Annabel Jackson runs The Wine Connection (Asia), a company that focuses on wine education and marketing. Jackson said Shanghai remained an important port city with a long tradition of foreign influence because it is willing to embrace new ideas and practices. She noted that 85% of wine consumed in China is red, but Champagne is the “darling of the fashionable clubs in Shanghai” – indicating how that city acted differently from the rest of the country. “Think about all the fancy restaurants on the Bund [the most fashionable street in Shanghai]: they call for something other than Dynasty, surely?
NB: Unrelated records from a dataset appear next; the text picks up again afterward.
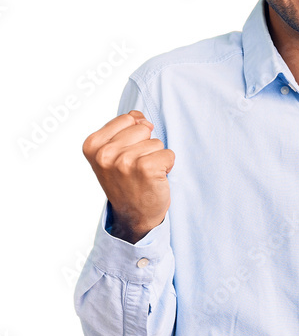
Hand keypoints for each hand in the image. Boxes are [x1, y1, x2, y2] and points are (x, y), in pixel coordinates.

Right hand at [82, 110, 174, 242]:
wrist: (133, 216)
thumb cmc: (125, 182)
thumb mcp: (113, 152)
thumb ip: (124, 128)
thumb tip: (142, 119)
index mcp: (93, 145)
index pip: (128, 118)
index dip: (134, 136)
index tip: (126, 156)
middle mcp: (105, 153)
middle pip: (143, 128)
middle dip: (145, 146)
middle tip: (136, 168)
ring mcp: (124, 161)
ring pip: (156, 142)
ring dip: (156, 158)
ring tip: (144, 175)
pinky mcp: (145, 169)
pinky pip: (168, 154)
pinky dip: (167, 166)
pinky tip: (155, 179)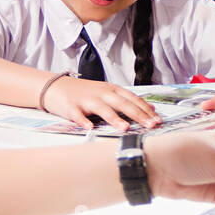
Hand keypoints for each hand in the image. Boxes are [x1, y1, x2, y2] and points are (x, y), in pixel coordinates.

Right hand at [42, 76, 161, 129]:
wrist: (56, 86)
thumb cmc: (85, 92)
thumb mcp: (108, 93)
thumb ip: (127, 100)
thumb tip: (149, 109)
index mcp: (112, 90)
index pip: (133, 99)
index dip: (146, 110)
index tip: (158, 120)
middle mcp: (102, 93)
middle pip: (123, 104)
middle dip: (138, 115)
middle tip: (151, 125)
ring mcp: (86, 100)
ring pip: (102, 109)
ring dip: (114, 118)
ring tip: (125, 128)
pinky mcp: (71, 107)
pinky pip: (78, 115)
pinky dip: (83, 121)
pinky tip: (89, 128)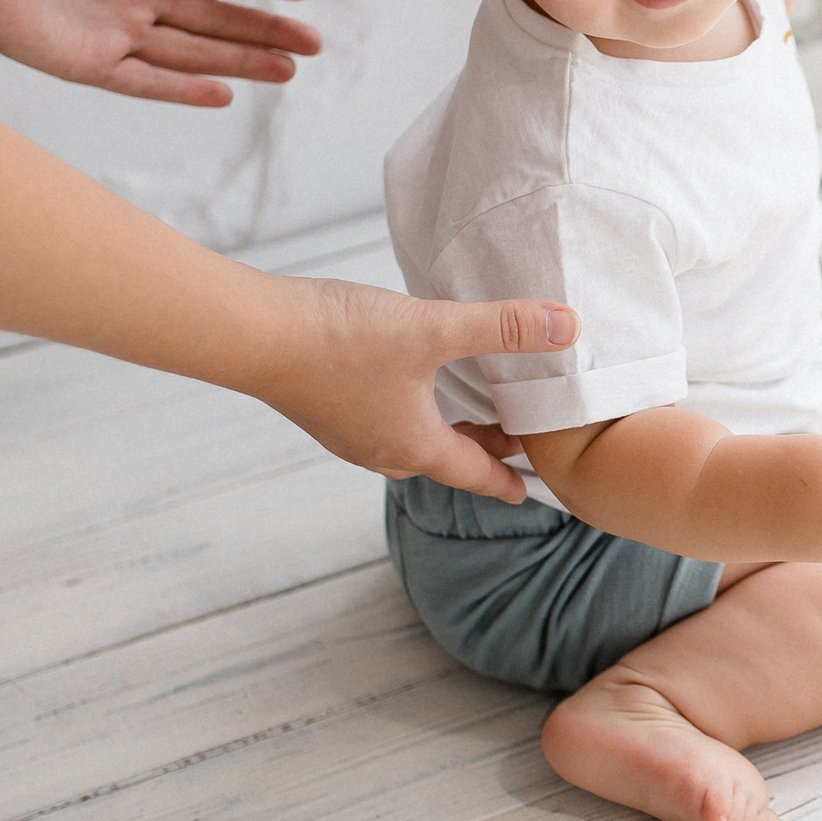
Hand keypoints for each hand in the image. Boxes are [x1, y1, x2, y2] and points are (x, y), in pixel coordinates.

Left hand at [0, 0, 322, 106]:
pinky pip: (145, 81)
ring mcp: (116, 32)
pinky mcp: (89, 64)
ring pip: (192, 54)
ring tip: (288, 69)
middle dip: (265, 31)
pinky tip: (224, 94)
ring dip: (241, 63)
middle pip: (216, 20)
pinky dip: (184, 90)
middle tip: (314, 43)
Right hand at [250, 276, 577, 499]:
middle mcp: (381, 450)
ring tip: (469, 403)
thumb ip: (503, 328)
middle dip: (482, 447)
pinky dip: (411, 410)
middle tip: (515, 433)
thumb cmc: (341, 339)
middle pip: (446, 457)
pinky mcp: (326, 410)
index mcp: (415, 446)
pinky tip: (410, 379)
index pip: (476, 473)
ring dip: (444, 427)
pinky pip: (382, 421)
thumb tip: (567, 326)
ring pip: (411, 440)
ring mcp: (349, 433)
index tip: (528, 494)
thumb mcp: (434, 328)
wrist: (254, 334)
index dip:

Wine lists need to cater to them.”
Pedrol confirmed the interest in Champagne. “The night scene in Shanghai is one of the top in China for consumption of expensive wines, including some top Champagnes.”
Meiburg’s book contains refreshingly frank advice: “There are actually a limited number of businesses with whom we would personally suggest you deal.” It points out that “only the foolhardy would try to get wine into China without an importer lined up”. And trying to do marketing and public relations on your own, or with a non-Chinese branding partner, “can only end in disaster”.
In terms of intellectual property, one of the biggest concerns Meiburg and Heller noted is intentional mis-labelling of wines, such as Benfolds instead of Penfolds, as opposed to outright counterfeiting. “One of the most frightening aspects of IP protection in China, but one of the most basic facts that you will have to accept to work in this market, is that at the end of the day you cannot fully trust anyone, even your importer,” they advised. “For example, even if your importer helps you come up with your Chinese name, even if it is the most brilliant stroke of genius in the history of branding, make sure it is you who registers the trademark, not your importer. Break-ups happen, and it’s key to protect your interests.” Winemakers should register their brand with the China Trademark Office. “Your best friend today could be the person suing you for misappropriating ‘their’ brand name tomorrow.”
It costs money to develop any new market. As with any investment, the critical thing is to ensure return on investment. “Our advice to winemakers? It’s a hard pill to swallow, but them’s the breaks,” Meiburg and Heller concluded.